Al caos generalizado
ayudó, en el lado republicano, el miedo de los gobernadores civiles a armar a la
población. Un caso flagrante fue la actitud del de Córdoba, Rodríguez de León,
que sobre las 15.00 del 18 de julio se opuso a ello y rechazó la ayuda de una
columna de mineros pertrechados con dinamita. Siete horas después, los
insurrectos tenían la ciudad en sus manos. Algo parecido se refleja en
Mallorca, donde la tarde de la sublevación el gobernador se negó a abrir los
arsenales argumentando que el sedicioso general Goded le había dado su palabra
de seguir fiel al Gobierno.
Las dudas de muchos
mandos golpistas compensó parcialmente la situación. Ocurrió en Madrid, donde
la falta de información retuvo a muchas tropas rebeldes en los cuarteles hasta
la mañana del día 19, lo que dio tiempo a la resistencia a evitar que fuerzas
del cuartel del Conde-Duque participaran en la defensa del de la Montaña. La
toma de este por los frentepopulistas tiene dos páginas, lo que permite
apreciar líneas de asalto o como a las 14.00 del día 19 aún entraban
falangistas y voluntarios de partidos derechistas que eran armados y
uniformados para defenderlo.
El descontrol de los
rebeldes también fue notable en San Sebastián y Málaga.

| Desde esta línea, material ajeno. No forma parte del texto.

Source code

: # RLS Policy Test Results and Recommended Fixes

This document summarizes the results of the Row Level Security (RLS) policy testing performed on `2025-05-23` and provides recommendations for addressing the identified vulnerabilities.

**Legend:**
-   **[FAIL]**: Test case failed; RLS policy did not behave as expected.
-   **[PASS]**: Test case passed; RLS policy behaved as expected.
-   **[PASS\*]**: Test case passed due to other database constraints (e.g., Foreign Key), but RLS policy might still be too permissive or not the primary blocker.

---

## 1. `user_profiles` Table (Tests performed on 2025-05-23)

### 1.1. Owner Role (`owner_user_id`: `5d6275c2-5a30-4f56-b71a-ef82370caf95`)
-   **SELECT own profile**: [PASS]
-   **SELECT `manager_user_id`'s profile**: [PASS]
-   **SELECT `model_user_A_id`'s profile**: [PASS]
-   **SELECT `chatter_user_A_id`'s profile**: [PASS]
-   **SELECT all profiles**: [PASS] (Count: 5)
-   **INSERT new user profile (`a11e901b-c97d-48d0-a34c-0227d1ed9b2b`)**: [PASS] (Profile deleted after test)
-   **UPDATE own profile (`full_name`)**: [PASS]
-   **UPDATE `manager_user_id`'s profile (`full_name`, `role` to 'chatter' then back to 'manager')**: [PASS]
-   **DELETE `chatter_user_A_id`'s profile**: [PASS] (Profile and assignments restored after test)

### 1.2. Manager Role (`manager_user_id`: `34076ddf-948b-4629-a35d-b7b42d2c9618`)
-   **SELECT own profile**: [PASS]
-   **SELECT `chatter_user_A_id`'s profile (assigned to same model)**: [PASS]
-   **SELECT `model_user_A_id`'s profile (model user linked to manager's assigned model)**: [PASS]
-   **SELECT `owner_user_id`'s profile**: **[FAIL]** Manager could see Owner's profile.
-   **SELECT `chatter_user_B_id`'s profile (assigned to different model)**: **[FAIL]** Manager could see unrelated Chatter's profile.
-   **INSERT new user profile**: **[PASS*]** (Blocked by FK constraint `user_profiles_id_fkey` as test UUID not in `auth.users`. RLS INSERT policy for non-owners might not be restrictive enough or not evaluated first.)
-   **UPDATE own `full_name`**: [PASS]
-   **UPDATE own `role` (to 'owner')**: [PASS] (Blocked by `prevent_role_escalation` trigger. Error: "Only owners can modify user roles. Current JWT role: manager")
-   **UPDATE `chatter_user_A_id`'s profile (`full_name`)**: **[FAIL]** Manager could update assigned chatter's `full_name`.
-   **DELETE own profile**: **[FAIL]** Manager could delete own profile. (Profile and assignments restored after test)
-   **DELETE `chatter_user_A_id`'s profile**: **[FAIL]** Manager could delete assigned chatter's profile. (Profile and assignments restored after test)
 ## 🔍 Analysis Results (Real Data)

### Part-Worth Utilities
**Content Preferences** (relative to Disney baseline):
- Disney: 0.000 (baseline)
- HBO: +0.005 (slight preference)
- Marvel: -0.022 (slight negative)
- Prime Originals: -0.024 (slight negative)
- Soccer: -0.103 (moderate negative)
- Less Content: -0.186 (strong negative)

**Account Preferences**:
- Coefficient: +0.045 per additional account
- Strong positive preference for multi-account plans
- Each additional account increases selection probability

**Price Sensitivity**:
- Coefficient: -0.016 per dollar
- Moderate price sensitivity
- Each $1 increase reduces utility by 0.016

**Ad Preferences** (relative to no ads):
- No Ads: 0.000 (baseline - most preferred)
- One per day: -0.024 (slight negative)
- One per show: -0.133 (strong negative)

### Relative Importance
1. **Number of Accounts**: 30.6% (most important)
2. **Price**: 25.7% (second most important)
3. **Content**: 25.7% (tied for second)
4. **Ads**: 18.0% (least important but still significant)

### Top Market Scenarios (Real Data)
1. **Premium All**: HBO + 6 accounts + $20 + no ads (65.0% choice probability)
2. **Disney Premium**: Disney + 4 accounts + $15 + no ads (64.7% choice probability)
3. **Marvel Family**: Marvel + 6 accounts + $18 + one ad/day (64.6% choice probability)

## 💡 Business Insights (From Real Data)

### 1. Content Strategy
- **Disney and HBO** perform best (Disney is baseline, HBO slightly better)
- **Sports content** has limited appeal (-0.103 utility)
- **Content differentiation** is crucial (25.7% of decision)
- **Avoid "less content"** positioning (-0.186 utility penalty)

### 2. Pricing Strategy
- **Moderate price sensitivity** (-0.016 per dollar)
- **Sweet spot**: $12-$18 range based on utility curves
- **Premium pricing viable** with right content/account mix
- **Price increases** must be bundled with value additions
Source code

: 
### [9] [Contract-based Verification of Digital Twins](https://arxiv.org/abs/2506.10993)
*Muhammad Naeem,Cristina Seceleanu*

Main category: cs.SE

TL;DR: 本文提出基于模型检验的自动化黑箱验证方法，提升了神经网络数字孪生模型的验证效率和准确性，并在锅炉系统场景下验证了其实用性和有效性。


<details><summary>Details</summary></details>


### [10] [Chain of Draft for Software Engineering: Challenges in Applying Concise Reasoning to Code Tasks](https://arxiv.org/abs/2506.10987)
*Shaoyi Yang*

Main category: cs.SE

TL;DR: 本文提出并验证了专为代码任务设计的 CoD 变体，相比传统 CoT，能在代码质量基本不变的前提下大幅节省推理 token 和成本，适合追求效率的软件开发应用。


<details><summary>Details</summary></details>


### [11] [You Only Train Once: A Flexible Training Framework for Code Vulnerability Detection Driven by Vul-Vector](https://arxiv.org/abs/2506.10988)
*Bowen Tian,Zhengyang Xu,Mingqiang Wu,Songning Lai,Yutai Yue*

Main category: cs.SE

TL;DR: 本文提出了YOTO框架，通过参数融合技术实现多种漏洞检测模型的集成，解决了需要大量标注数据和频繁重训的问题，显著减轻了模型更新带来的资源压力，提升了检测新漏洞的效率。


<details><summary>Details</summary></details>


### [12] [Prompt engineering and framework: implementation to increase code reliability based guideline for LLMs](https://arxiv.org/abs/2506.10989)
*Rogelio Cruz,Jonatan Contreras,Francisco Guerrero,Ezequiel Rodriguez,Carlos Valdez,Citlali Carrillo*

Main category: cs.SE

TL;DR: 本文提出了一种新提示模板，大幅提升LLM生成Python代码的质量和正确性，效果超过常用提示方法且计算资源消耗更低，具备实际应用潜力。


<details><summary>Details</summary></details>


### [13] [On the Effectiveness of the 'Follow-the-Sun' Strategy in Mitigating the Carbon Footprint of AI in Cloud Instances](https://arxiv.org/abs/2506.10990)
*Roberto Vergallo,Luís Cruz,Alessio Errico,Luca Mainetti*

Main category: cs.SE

En esta, con la
situación controlada dada la rapidez con la que la tropa sublevada cubrió la
distancia que separaba el cuartel de Capuchinos del centro de la ciudad, la
retirada por motivos nada claros de la Guardia Civil a sus cuarteles dio un
giro copernicano a la situación.
Esos despistes
entre los fascistas fue una constante en el golpe de Estado que, por otra
parte, según Hurtado, "fue decimonónico, de manual: primero detenían a las
autoridades militares leales a la República; posteriormente, sacaban las tropas
a la calle a leer el bando de guerra y después anulaban la autoridad
civil". El papel más deleznable se lo llevó el coronel Aranda, responsable
militar en Asturias, que hizo un maquiavélico doble juego: organizó la salida
hacia Madrid de columnas de mineros, lo que le permitió allanar la sublevación
en la ciudad; además, el día 19, media hora antes de declararse partidario de
los sublevados, se ofreció a entregar armas a los milicianos como le requería
el Ministerio de la Guerra, orden que, claro, no cumplió.
"Azaña
se equivocó: tenía controlados a los generales de brigada y de división, pero
no dominaba a los que tenían mando en tropa: que casi todos eran
fascistas", suelta el cartógrafo, que planea un atlas de la Legión Cóndor
y otro sobre las Brigadas Internacionales, mientras ojea sus mapas sobre el
golpe militar en los puertos de Cartagena, Ferrol... "Una pena: en muchos
casos, el éxito de la sublevación fue cosa de pequeños detalles, de
horas...". Todo está ahora en sus mapas.